Oui, il y en a plein : Total Energies par exemple rembourserait sa dette nette en 1 mois et demi, avec son chiffre d’affaires annuel de 200 milliards €. Et il y a aussi beaucoup d’entreprises en situation de dette nette négative, c’est à dire sans dette à devoir.
Mais au delà de ça, le scénario n’a pas de sens. Ca voudrait dire tous les français sous cloche, en apnée, obligés de bosser pour rembourser nos dettes publiques, sans rien pour subvenir à leurs besoins propres, à commencer par s’alimenter pour pouvoir travailler.
Regarder un ratio d’endettement sur capitaux propres est plus signifiant. Et si on mange tous ses capitaux propres, on n’existe plus dans le contexte international. Si encore nos capitaux propres augmentaient à mesure que nos dettes gonflent, peut-être. Mais ça n’est pas le cas.
Il y a un vrai problème avec de tels économistes c’est qu’ils ont la chance d’être interviewés par des journalistes qui n’ont pas suffisamment de culture économique et comme ils donnent des réponses simplistes à des sujets complexes ça passe très bien auprès du public et au final on se retrouve avec dés Piketty des Zucman et des Picasso dont la solution est toujours la même : prendre aux riches et ça résoudra tous les problèmes. L’autre problème est que ce sont eux qui enseignent l’économie, n’hésitent pas à travestir les chiffres en comptabilisant par exemple des dividendes non distribués comme des revenus et en omettant les transferts sociaux comme le fait Zucman. Il y a donc toute une école qui est davantage politique qu’économique
Ce qui se passe avec nos dettes, ça n’est même pas prendre aux riches pour rembourser nos emprunts. C’est pire que ça. A la limite éthiquement, prendre aux riches pour équilibrer nos comptes publics, bon, en soi, ça peut faire débat, et il existe aussi des riches qui sont prêts à contribuer davantage à l’effort public.
Non, ce qu’on fait, c’est pendre aujourd’hui d’autorité aux générations futures qui naitront dans 10, 20, 30 ans, riches ou pauvres ! Et sans connaître leur avis bien sûr !
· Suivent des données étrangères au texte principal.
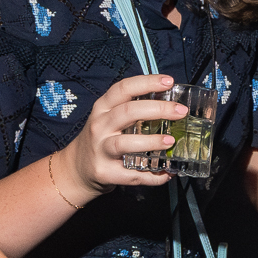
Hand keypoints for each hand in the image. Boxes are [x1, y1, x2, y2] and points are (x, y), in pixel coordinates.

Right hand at [51, 72, 185, 203]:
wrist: (77, 169)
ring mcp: (100, 150)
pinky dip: (151, 176)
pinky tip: (166, 173)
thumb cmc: (102, 139)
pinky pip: (130, 175)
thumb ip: (133, 110)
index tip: (169, 82)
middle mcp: (99, 126)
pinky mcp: (104, 173)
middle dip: (157, 109)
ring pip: (124, 143)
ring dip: (150, 142)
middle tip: (180, 111)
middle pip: (127, 112)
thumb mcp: (109, 118)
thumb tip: (172, 107)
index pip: (123, 89)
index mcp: (103, 108)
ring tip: (170, 141)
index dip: (147, 82)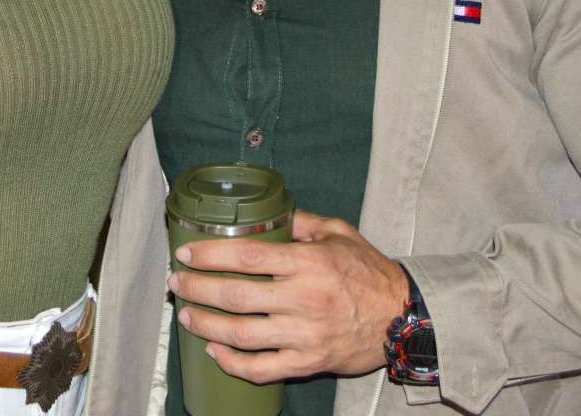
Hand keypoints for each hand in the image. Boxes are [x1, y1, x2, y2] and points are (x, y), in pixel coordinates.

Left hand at [168, 209, 407, 382]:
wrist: (403, 318)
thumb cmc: (369, 272)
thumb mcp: (339, 233)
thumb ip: (301, 221)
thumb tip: (269, 210)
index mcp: (309, 263)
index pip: (248, 256)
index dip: (211, 255)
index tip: (186, 253)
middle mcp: (304, 300)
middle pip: (237, 296)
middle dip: (198, 289)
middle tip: (177, 283)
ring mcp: (305, 335)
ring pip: (242, 335)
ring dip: (206, 325)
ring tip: (186, 315)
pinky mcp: (308, 363)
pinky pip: (262, 369)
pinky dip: (232, 363)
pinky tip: (214, 350)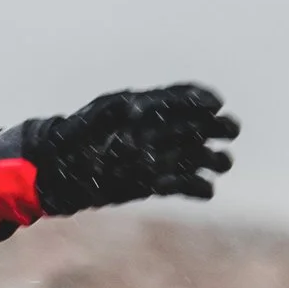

Il peut se permettre de raconter n’importe quoi devant un journaliste ignare et trop content d’interviewer un milliardaire progressiste. Si on veut taxer les riches, ceux-ci auront vite fait de boucler leurs valises pour partir aux Îles Caïmans. Quant à taxer Total, il ne fait presque pas de profit en France.
Puisque c’est un milliardaire qui se vante d’être lui-même « progressiste », pourquoi ne propose-t-il pas de payer beaucoup plus que ce que lui réclament les Impôts ? J’attends une réponse de ces gens qui infligent des leçons gratuites de pseudo-économie aux autres et gardent leur portefeuille d’actions bien au chaud.